Ha
venido la juventud a decirnos que respetemos a la Madre Naturaleza, que no
violentemos más su corazón verde, su savia y el curso de los ríos, ya sean
grandes o pequeños. Y ha sido la voz burbujeante de la primera vida la que nos
recuerda, en estos tiempos irresponsables, lo que es la responsabilidad. Nos
han dicho que cuidemos el aire, la selva y las llanuras, que no nos riamos de
la nobleza de los animales. Nos han regañado con el entusiasmo de quienes miran
por una valiosa herencia.
Yo añadiría otra petición: la necesidad
de silencio. Del silencio que se da en los actos contemplativos, en las
visiones inesperadas, en el paseo por el campo húmedo, el silencio que se
cuaja en el cielo, que se puede respirar y tocar como si fuese el más bello
instrumento.
Un silencio que no se conoce en la
ciudad llena de cláxones y motores, el silencio casi místico que acaricia las
hojas de los árboles sin moverlas, la inesperada lucidez del silencio interior
que nos reclama descanso: descansar de la turba, de las emocionales e iracundas
respuestas, de las vertiginosas ironías que nos alejan de nuestro interlocutor.
“Ironía: no se deje dominar por ella, especialmente en los momentos no
creativos.” Eso decía Rainer Maria Rilke en
Cartas a un joven poeta.
Y pienso que no se debe perder nunca la
cortesía porque si no nos embarullamos y desorientamos, fracasamos antes de empezar a
jugar. Y veo a los animales con sus hermosos pelajes, con sus rituales, con su
educación. Y miro nuestras formas de dar las noticias y siento vergüenza del
tono apocalíptico y del afán de público y aplausos, de negocios. Y me digo,
¿quiénes serán más correctos: los gatos o nosotros? Y sé que esta pregunta es
simple, pero quiero reflexionar sobre un mundo donde la sencillez sea posible.

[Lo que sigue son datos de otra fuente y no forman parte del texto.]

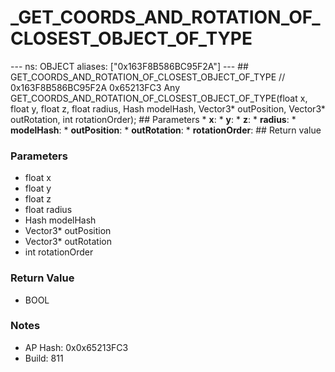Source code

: # _GET_COORDS_AND_ROTATION_OF_CLOSEST_OBJECT_OF_TYPE

--- ns: OBJECT aliases: ["0x163F8B586BC95F2A"] --- ## GET_COORDS_AND_ROTATION_OF_CLOSEST_OBJECT_OF_TYPE  // 0x163F8B586BC95F2A 0x65213FC3 Any GET_COORDS_AND_ROTATION_OF_CLOSEST_OBJECT_OF_TYPE(float x, float y, float z, float radius, Hash modelHash, Vector3* outPosition, Vector3* outRotation, int rotationOrder);  ## Parameters * **x**: * **y**: * **z**: * **radius**: * **modelHash**: * **outPosition**: * **outRotation**: * **rotationOrder**:  ## Return value

### Parameters
* float x
* float y
* float z
* float radius
* Hash modelHash
* Vector3* outPosition
* Vector3* outRotation
* int rotationOrder

### Return Value
* BOOL

### Notes
* AP Hash: 0x0x65213FC3
* Build: 811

Y recuerdo los balcones que dan al
bosque, los senderos que he recorrido en mi vida, la lluvia sobre mi cara, la
delicadeza de la Tierra, el sobrecogimiento que produce sentirse arropada por
bóvedas arbóreas, la vecindad del desierto y la temperatura que va subiendo
como las aguas. Y me digo: hemos olvidado lo que significa la palabra “sagrado”.
Vamos a tener que leer todos a Simone Weil.
Y veo la luz del medio día caer en el
valle y encuentro, de pronto, la sorpresa del color de las hortensias como cuando,
de pequeña, iba con mi padre con el camión y atravesábamos la Ruta del Toro y él
me sorprendía señalando las yeguas y sus hijas mientras me decía, viendo que yo
no salía de mi silencio: “Zarbi dime algo aunque sea pa ofenderme”.
Y ahora, ya de grande, adulta, les digo
a ustedes: Hablen entre ustedes respetándose los silencios, o como si hubieran
leído La persona y lo sagrado de
Simone Weil. A ver si van a procurar tirar el globo terráqueo a la basura sin
darse cuenta, sin ser conscientes de lo que tienen entre manos.